Träume U-Bahn Gedanken

„Das ist mir das Leben schuldig, verstehst du?“, erklärt die Frau schräg neben mir, ihrer Arbeitskollegin. Seit es  kühler geworden ist und öfter regnet, begleitet mich ihre Stimme auf dem Weg zur Arbeit. Sie und ich steigen morgens an der gleichen Haltestelle ein und sitzen uns häufig gegenüber. Ich mag ihre klare und dunkle Stimme, verstehe aber auch nach zwei Wochen noch immer nicht, warum ihr das Leben etwas schulden sollte. Der Pakt, den sie bei ihrer Geburt mit dem ganzen großen Universum geschlossen zu haben glaubt, steht für mein Empfinden auf einem doch recht wackligem Fundament.  Sie ist jetzt fünfundvierzig, höre ich sie sagen, da stehe es ihr doch zu, sich einen anständigen Urlaub leisten zu können und nicht mehr an einem mittelklassigen spanischem Strand zwischen lauter Großfamilien liegen zu müssen. Sie sagt es nicht zu mir. Wir kennen uns nicht. Wir sitzen nur zufällig nebeneinander. Und weil wir uns fremd sind, kann ich sie nicht fragen, wie sie denn auf die irrwitzige Idee kommt, dass ihr das Leben etwas schulden sollte. Schließlich hat sie selbst weder zu ihrer eigenen Geburt noch zum Erreichen des fünfundvierzigsten Lebensjahres etwas nennenswertes beigetragen. Sie, die mir in der U-Bahn gegenüber sitzt, hat viele Träume. Einen Teil davon habe ich in den letzten Tagen mitbekommen. Eine Wohnung mit einem anständigen Balkon, das würde ihr nach all den Jahren mit einem Wohnzimmer Richtung Norden zustehen. Auch ein besser bezahlter Job.
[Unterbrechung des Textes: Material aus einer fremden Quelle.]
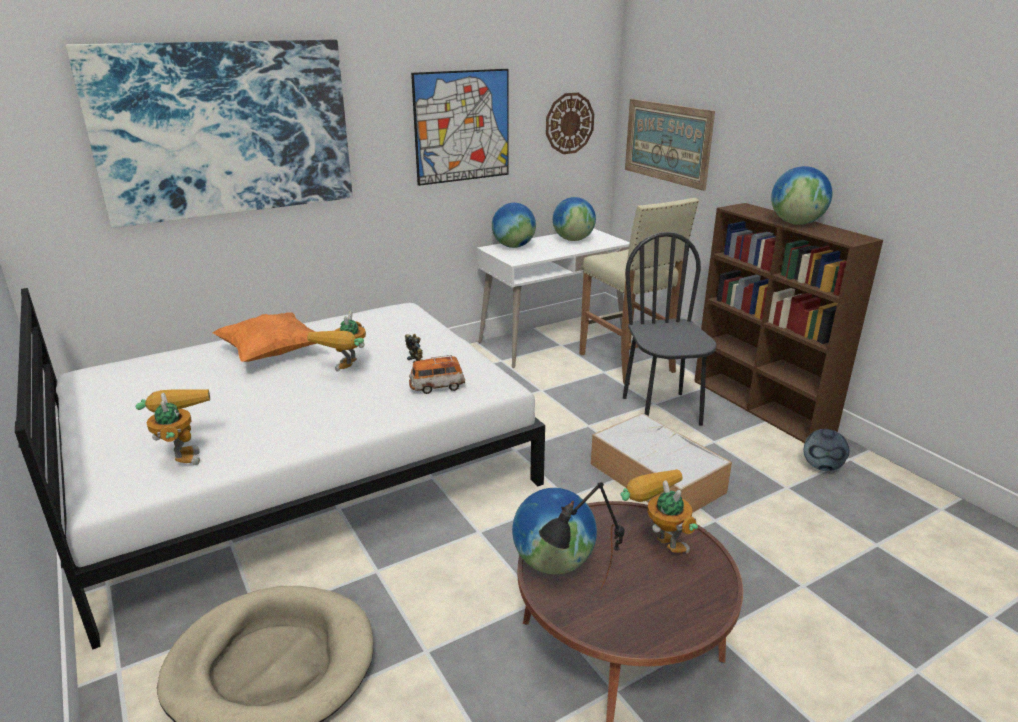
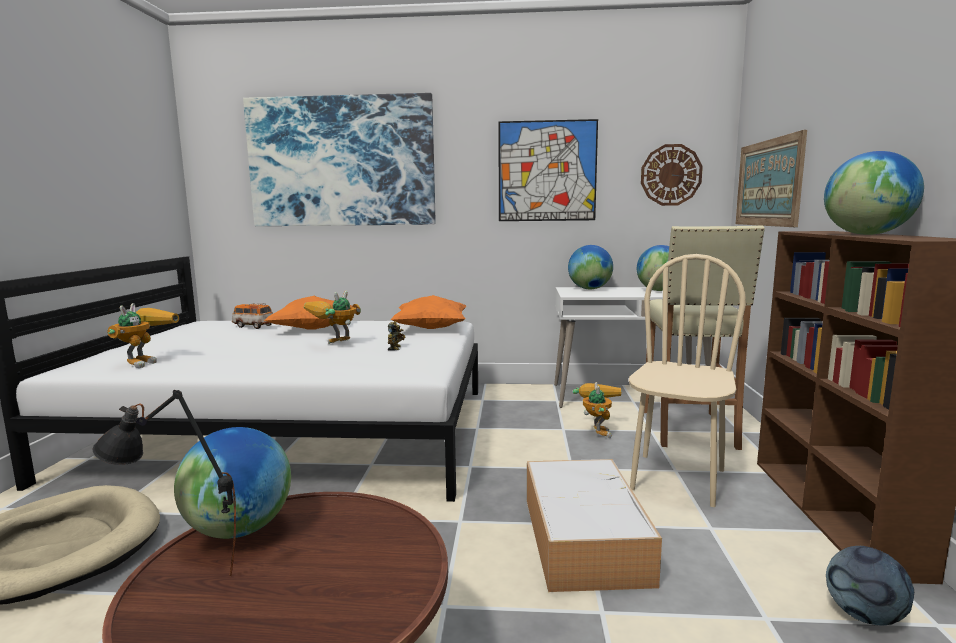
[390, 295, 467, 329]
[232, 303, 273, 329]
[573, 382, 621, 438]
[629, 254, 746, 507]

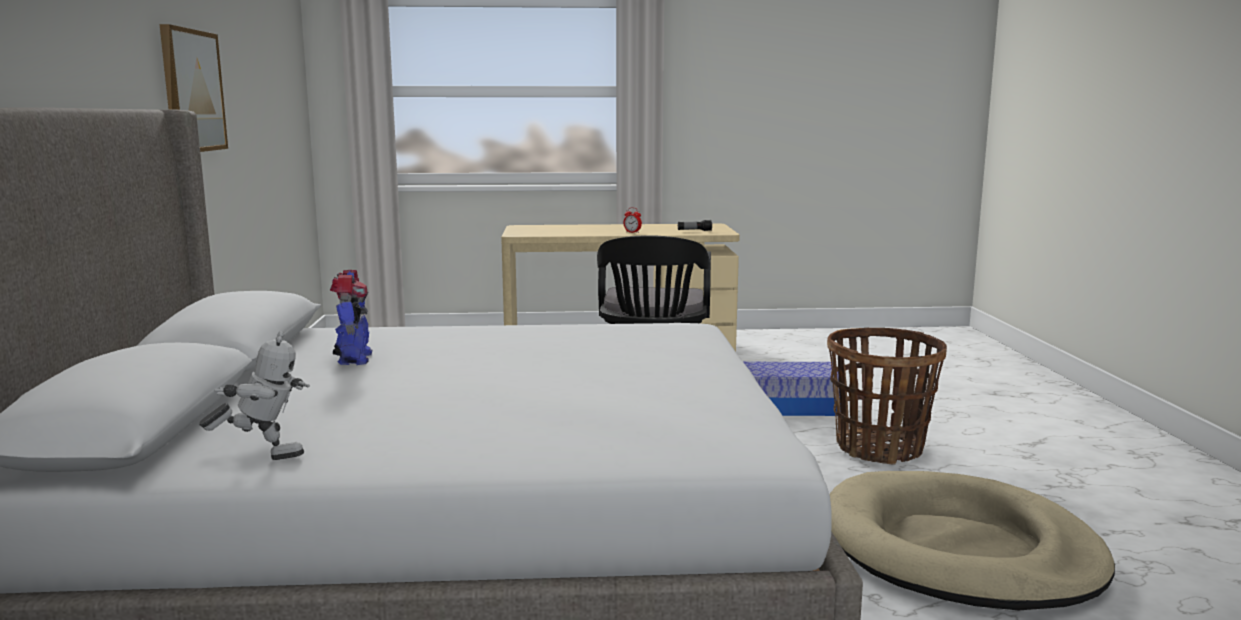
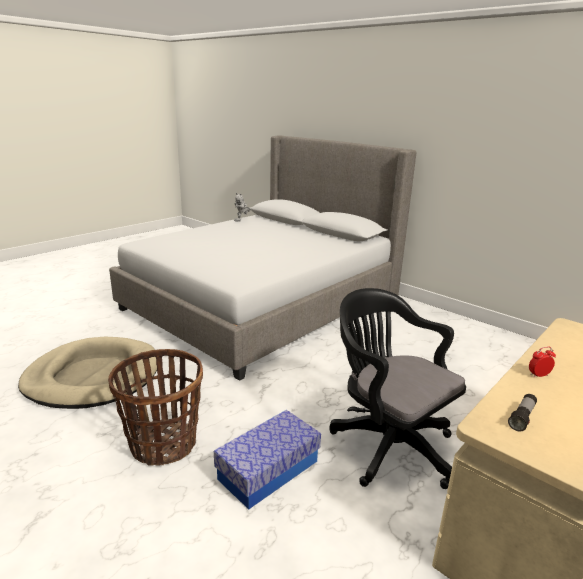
[160, 24, 228, 152] (first image)
[330, 270, 372, 365] (first image)

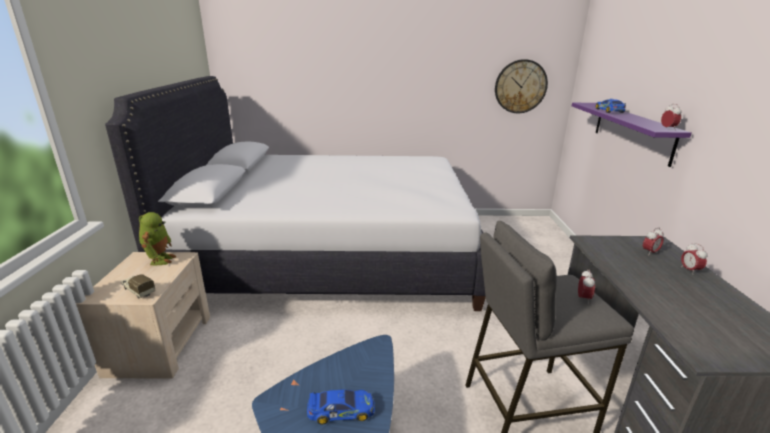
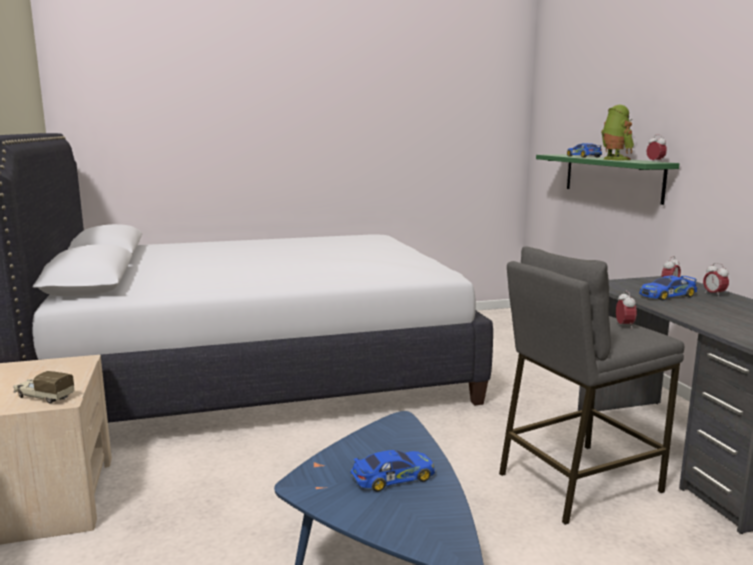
[495, 59, 548, 113] (first image)
[639, 275, 698, 301]
[601, 105, 634, 160]
[536, 154, 680, 205]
Der aber nur für die nächsten Jahre, denn mit Fünfzig hätte sie keine Lust mehr täglich in die Arbeit zu fahren. Dann würde sie sich gerne im Süden niederlassen und dort ab und an ein paar Yogastunden geben und ansonsten als Lebensberaterin tätig sein. Natürlich auch ein Mann, der ihren Ansprüchen gerecht wird und eigentlich wäre sie schon lange an der Reihe um endlich einmal den Lotto Jackpot zu gewinnen.
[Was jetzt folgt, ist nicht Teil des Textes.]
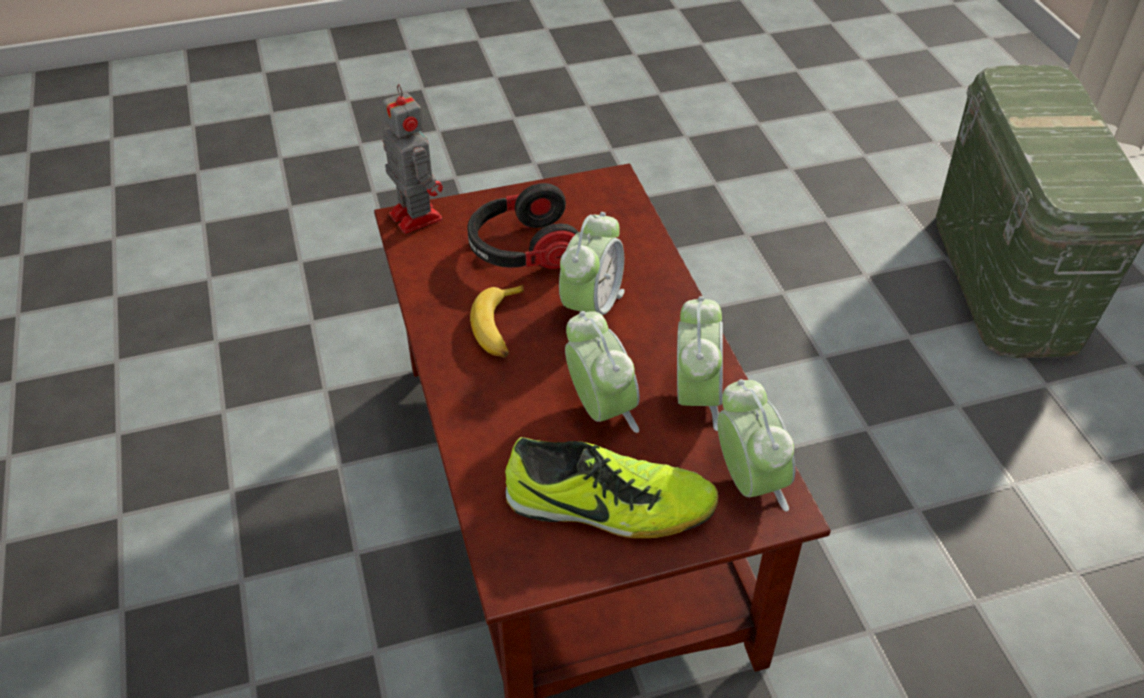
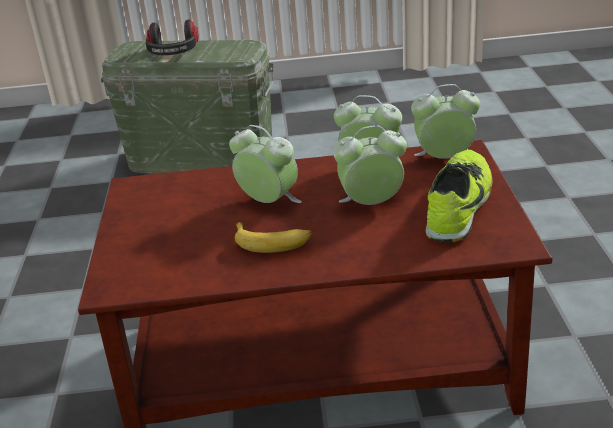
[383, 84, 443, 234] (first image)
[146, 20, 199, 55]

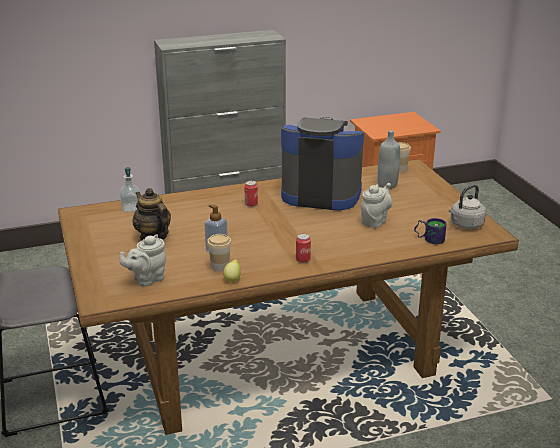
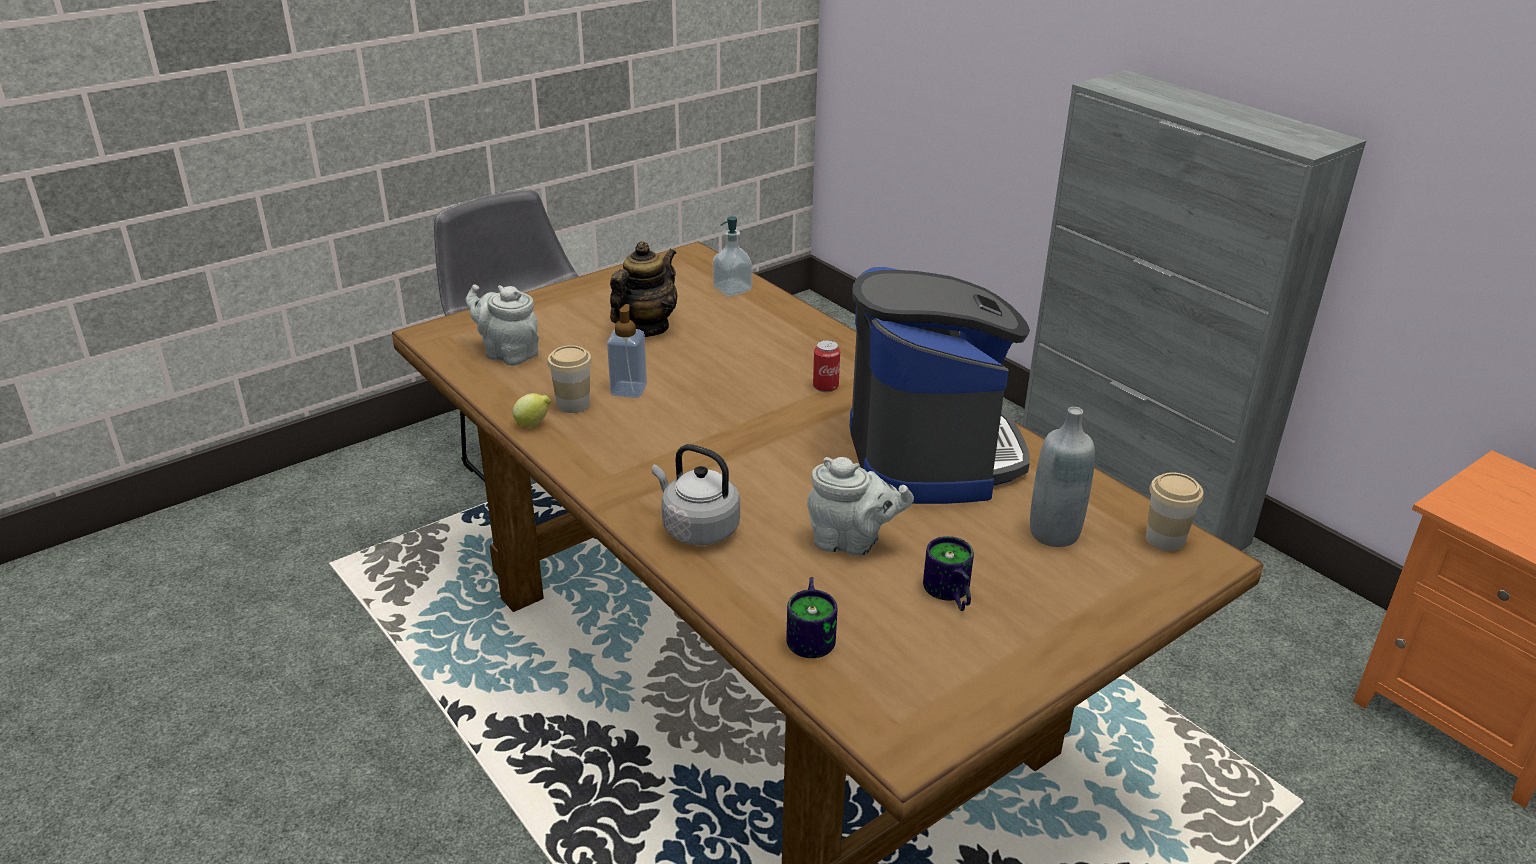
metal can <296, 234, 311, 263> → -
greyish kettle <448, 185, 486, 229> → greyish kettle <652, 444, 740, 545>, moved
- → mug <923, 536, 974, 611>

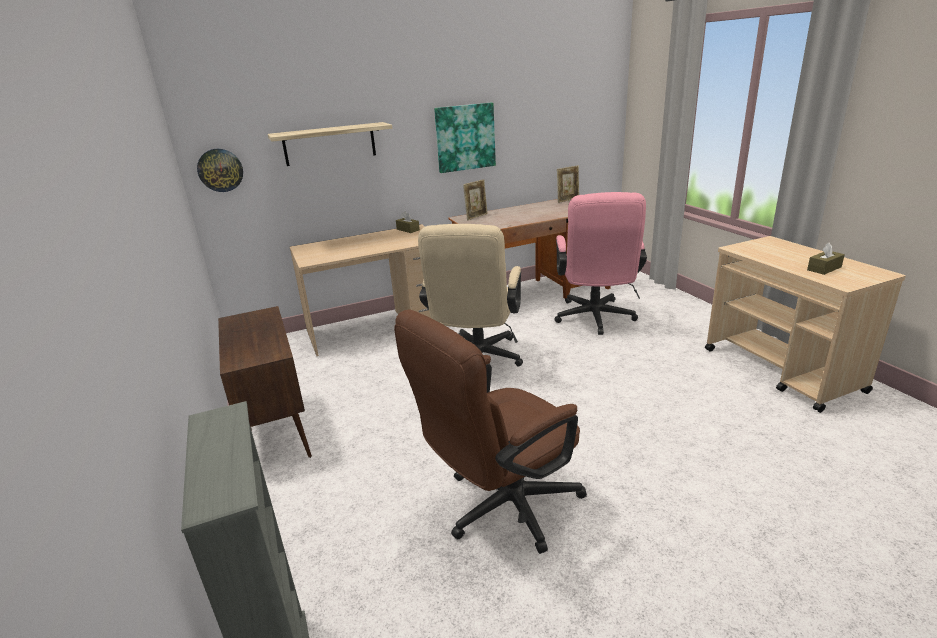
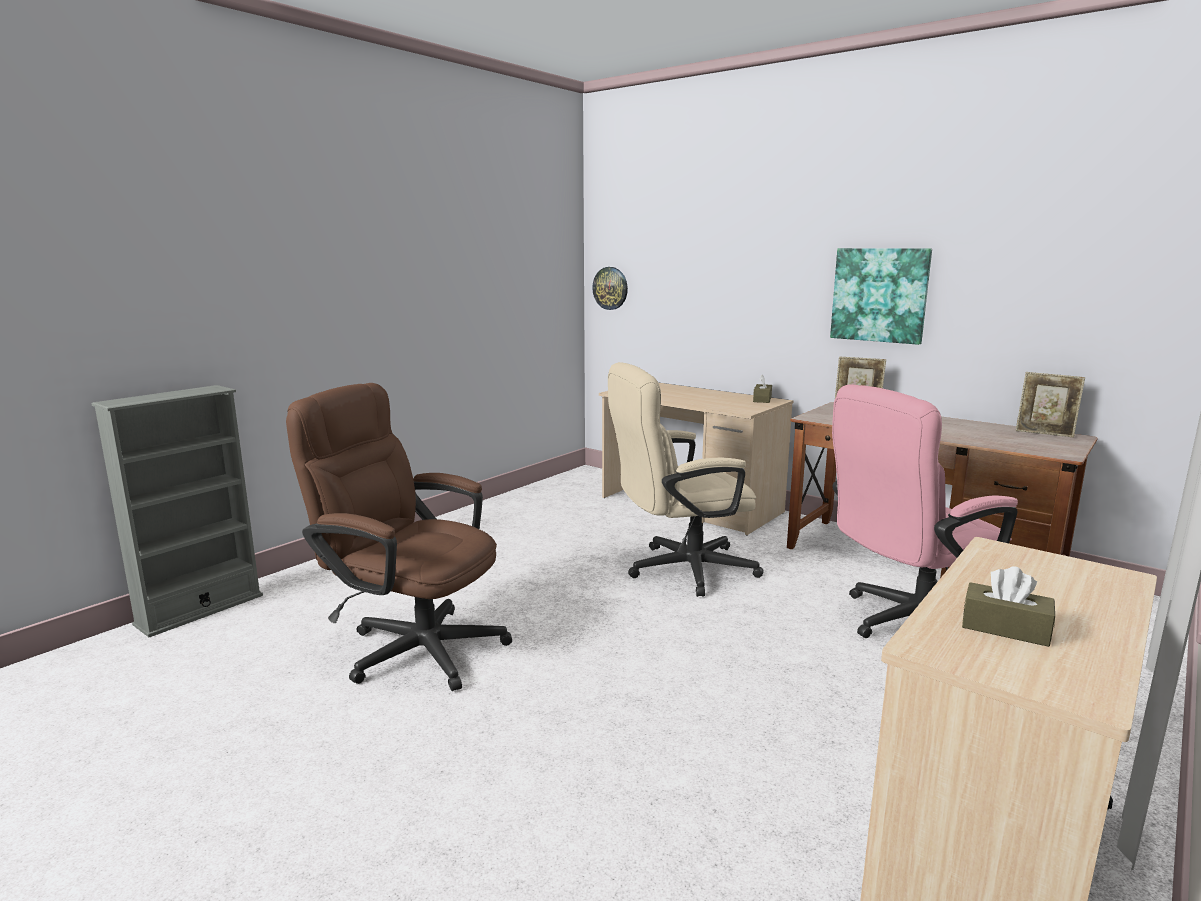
brown cupboard <218, 306, 312, 458> → -
wall shelf <268, 122, 392, 166> → -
Ein jedes U-Bahnabteil ist ein großer Sack voll Träume. Der kleine Junge ganz hinten träumt davon Pilot zu werden. Im April hörte ich ihn das sagen. Jetzt im Dezember will er vielleicht etwas ganz anderes werden. In dem Alter ändern sich Träume noch wöchentlich. Der alte Mann dagegen, der an seinem kleinen Finger einen goldenen Ring mit rotem Stein trägt, träumt womöglich nur noch einen Traum – mehr eine Erinnerung – an das Leben, dass er früher mit der Frau, die den Ring einmal trug, gelebt hat. Wovon ich selbst träume, frage ich mich und zucke mit den Schultern. Vor einigen Jahren, zuckte ich schon einmal so mit den Schultern, als mir kein rechter Traum einfallen wollte. Damals hielt der, der die Frage stellte, ein winziges Paar rote Sandalen in der Hand. Mein erstes Paar Schuhe, das wir im Keller gefunden hatten, brachte mich zum Lächeln. Zwischen Kartons sitzend erinnerte ich mich an den Traum des Kindergartenmädchens, das ich einmal gewesen war.  Ich wollte, wenn ich groß war, im Supermarkt an der Ecke arbeiten. Die Kassiererin, die jeden Abend auf dem Nachhauseweg an unserem Küchenfenster vorbei kam, erschien mir recht zufrieden zu sein und sie hatte eine rote Handtasche mit braunem Henkel. Die Vorstellung abends mit einer so hübschen Tasche nach Hause zu gehen und zuvor fröhlich den ganzen Tag zu kassieren und zu plaudern gefiel mir. So anspruchslos, wurde ich damals gefragt und nickte, als ich ein zweites Paar Schuhe aus einem Karton zog. Obwohl dort einige verstaubte Paare Spitzenschuhe lagen, kann ich mich nicht daran erinnern, jemals davon geträumt zu haben Ballerina zu werden. Es gab andere, die besser waren. Auch sonst stand nichts auf meiner Liste. Als Kind war ich erschreckend talentfrei und mir dessen sehr bewusst. Über die Vorstellung, dass mir das Leben etwas schulden würde, hätte ich wohl schon als Fünfzehnjährige herzhaft gelacht.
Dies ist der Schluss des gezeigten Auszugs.